Task details:
In the transcript below, where does Surani Hayre-Kwan work as a nurse practitioner?

TRANSCRIPT:
FOX 40 Anchor Sonseeahray Tonsall: “A new report from Comp Health indicates 11 million Californians live in an area with a shortage of primary care providers. Research done by staff.com shows that last year the national average wait to see a new physician was 26 days. Appointments at smaller clinics may be the answer instead of going the hospital route. but some warn you may only get to see a nurse practitioner if you do that. Only. Is that a fair sentiment and are you settling if you book an NP? Here to help us understand just what a nurse practitioner is and if going to one means getting lesser quality of care at all is Surani Hayre-Kwan, a nurse practitioner at the Russian River Health Clinic in Sonoma County. She is also a Nurse Administrator for Sutter Health. Welcome to FOX 40 News at 11.
Surani Hayre-Kwan: “Thank you. Happy to be here.”
Tonsall: “Surani, first, if you could describe what a nurse practitioner is and does and how that’s different from being a doctor.”

Source data:

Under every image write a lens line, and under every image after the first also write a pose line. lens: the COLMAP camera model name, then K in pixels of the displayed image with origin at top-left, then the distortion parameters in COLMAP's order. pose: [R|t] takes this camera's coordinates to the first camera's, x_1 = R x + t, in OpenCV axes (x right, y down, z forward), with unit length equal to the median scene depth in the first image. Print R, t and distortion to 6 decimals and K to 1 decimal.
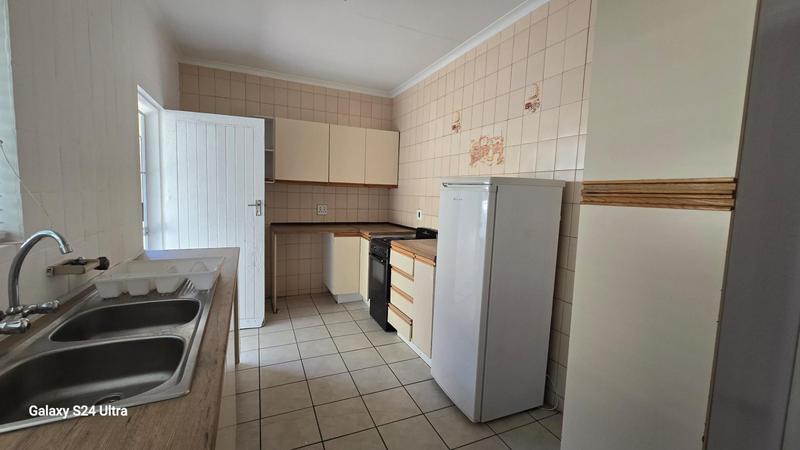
lens RADIAL K [[327.9, 0, 400.9], [0, 327.9, 222.9], [0, 0, 1]] dist [-0.001455, 0.000162]
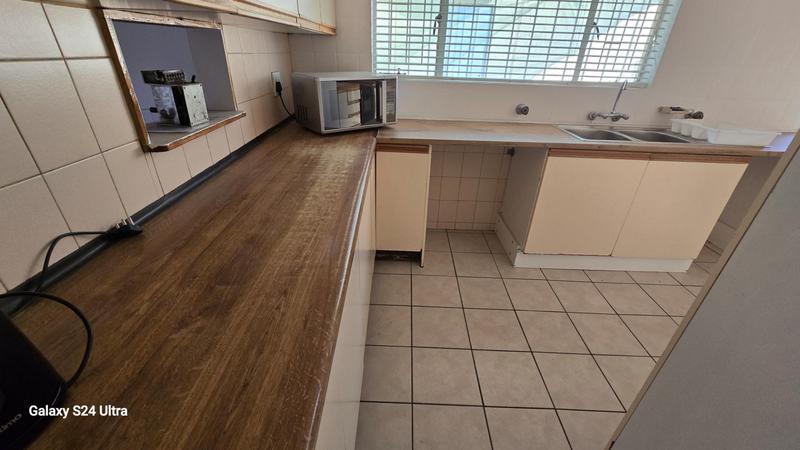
lens RADIAL K [[327.9, 0, 400.7], [0, 327.9, 223.7], [0, 0, 1]] dist [-0.001455, 0.000162]
pose [[-0.417773, 0.401279, -0.815133, 0.555586], [-0.128164, 0.862178, 0.490126, -0.010288], [0.899467, 0.309232, -0.308765, 0.144953]]
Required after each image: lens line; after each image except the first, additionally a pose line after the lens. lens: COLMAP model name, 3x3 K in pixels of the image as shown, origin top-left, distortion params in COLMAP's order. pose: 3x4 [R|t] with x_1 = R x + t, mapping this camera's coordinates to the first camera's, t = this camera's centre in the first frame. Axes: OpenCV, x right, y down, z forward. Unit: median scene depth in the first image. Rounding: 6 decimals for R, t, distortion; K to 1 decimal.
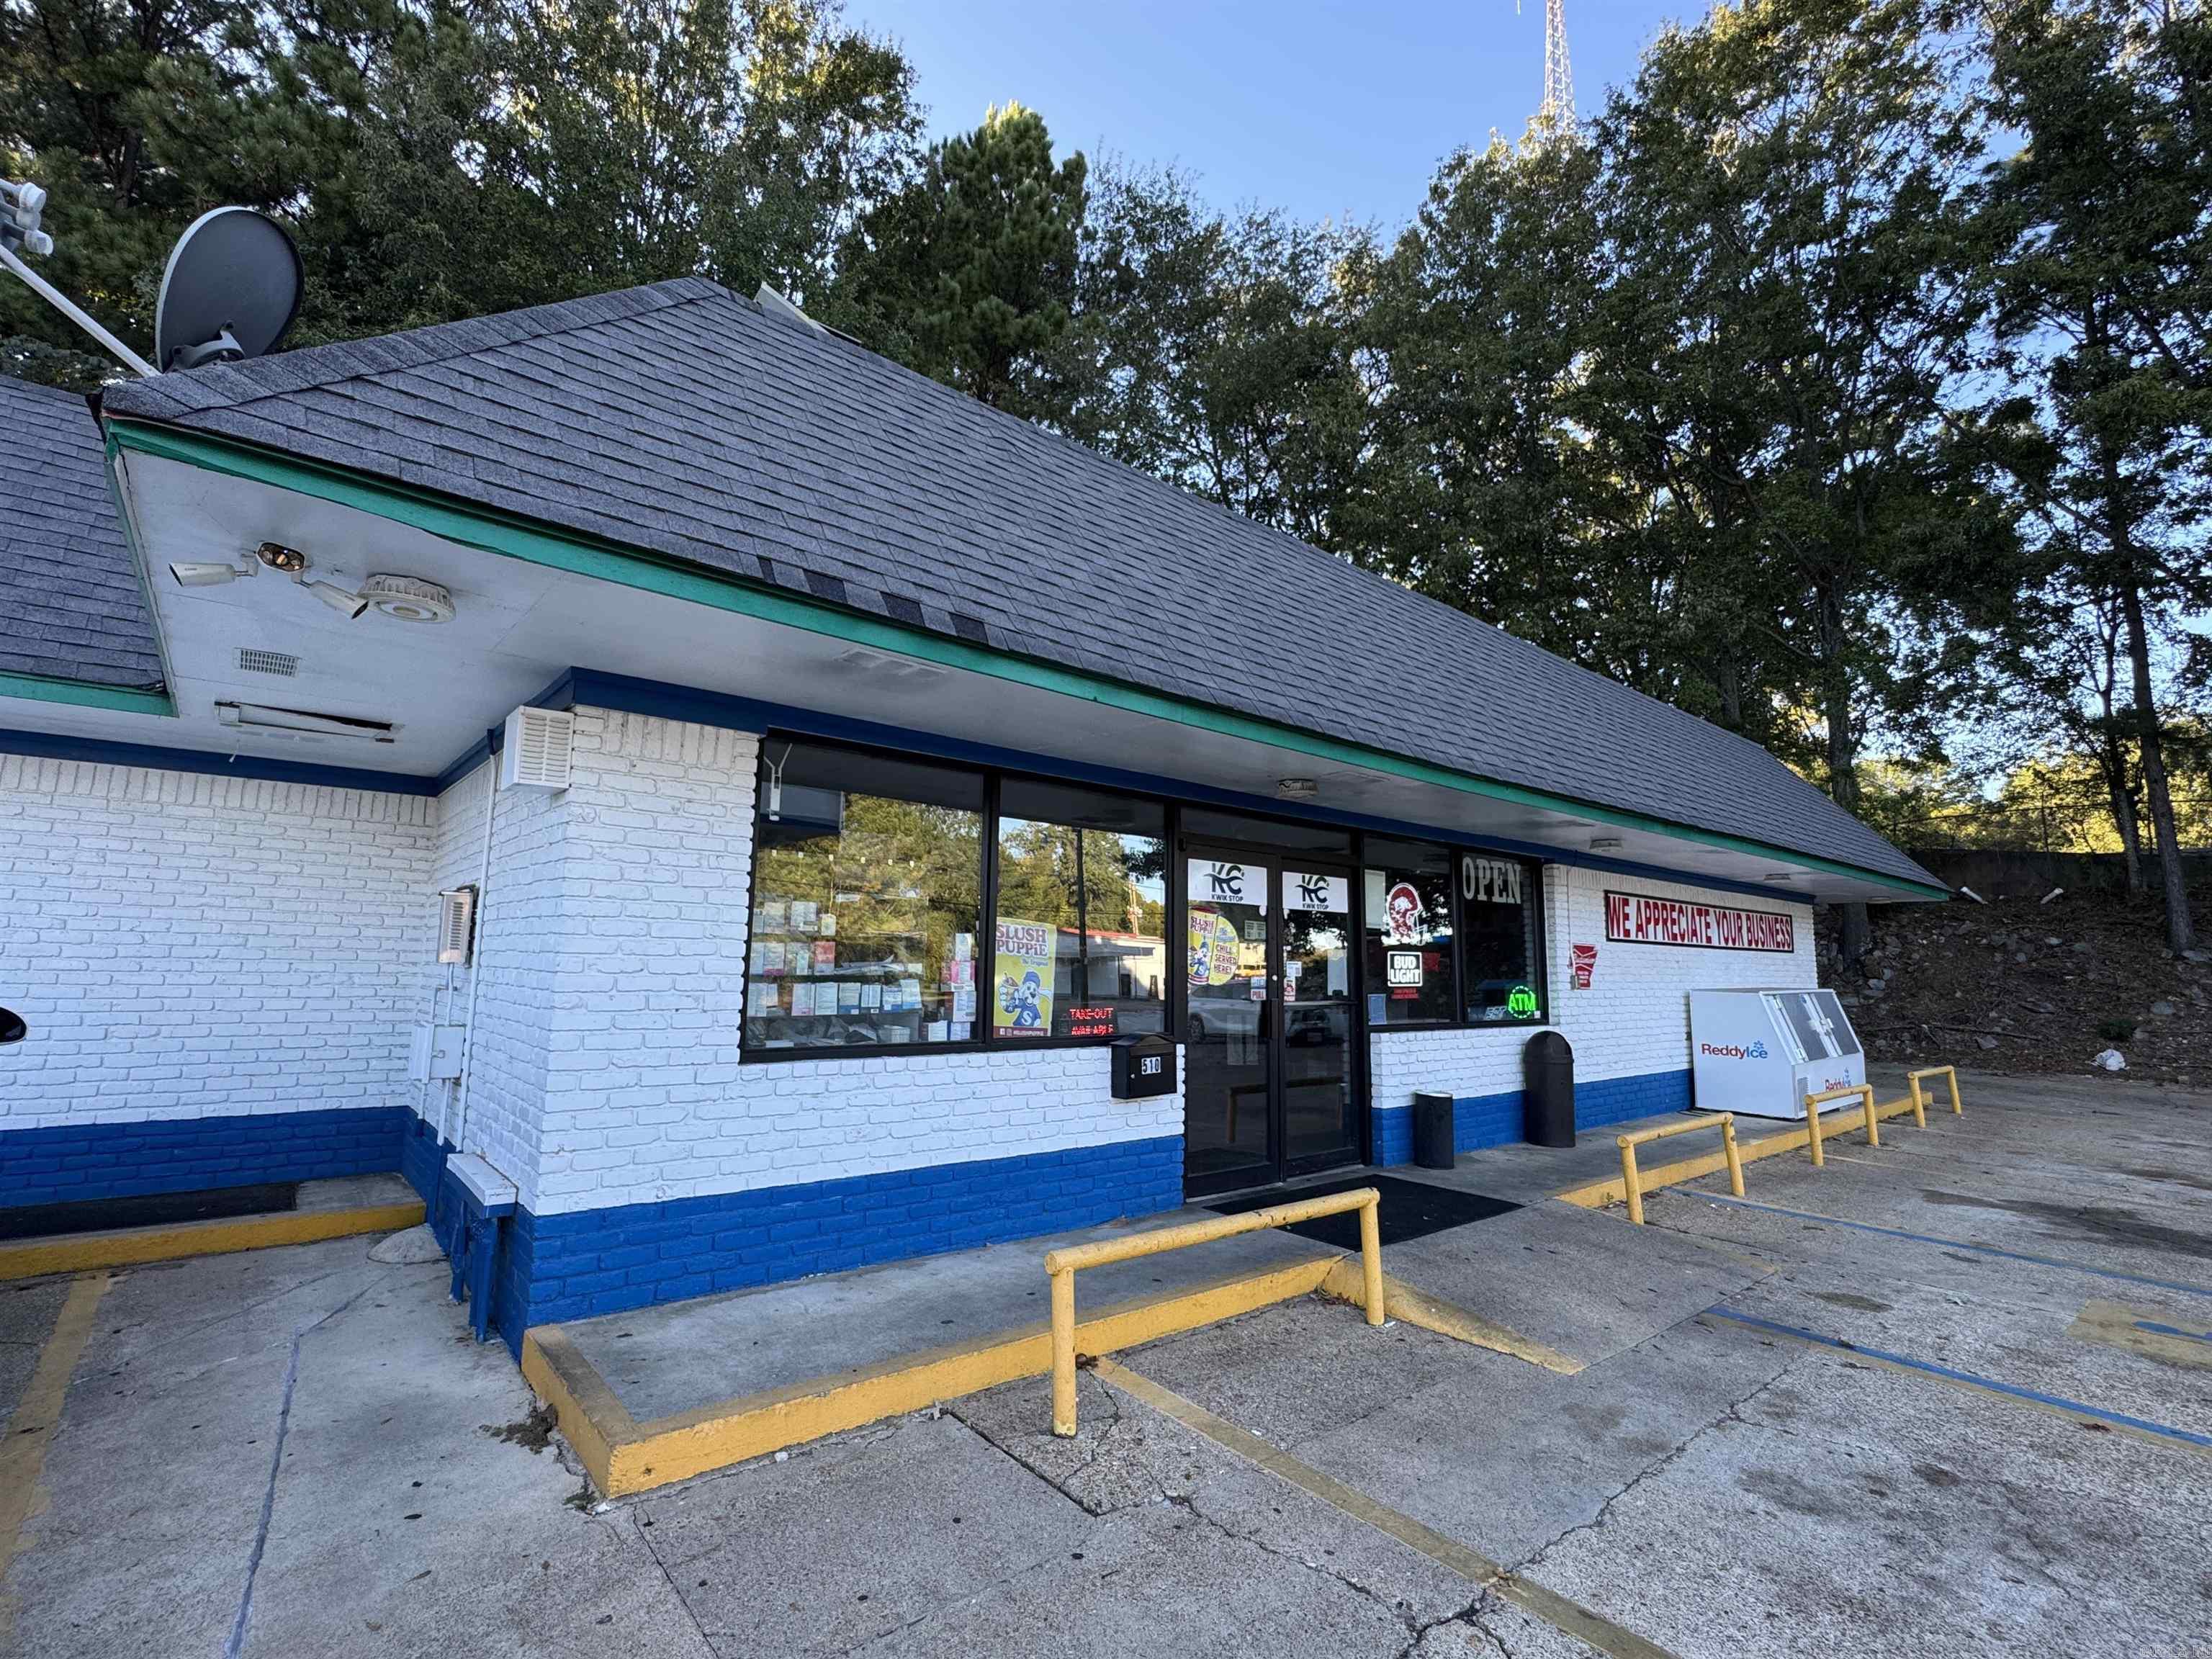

Answer space:
The Russian River Health Clinic in Sonoma County.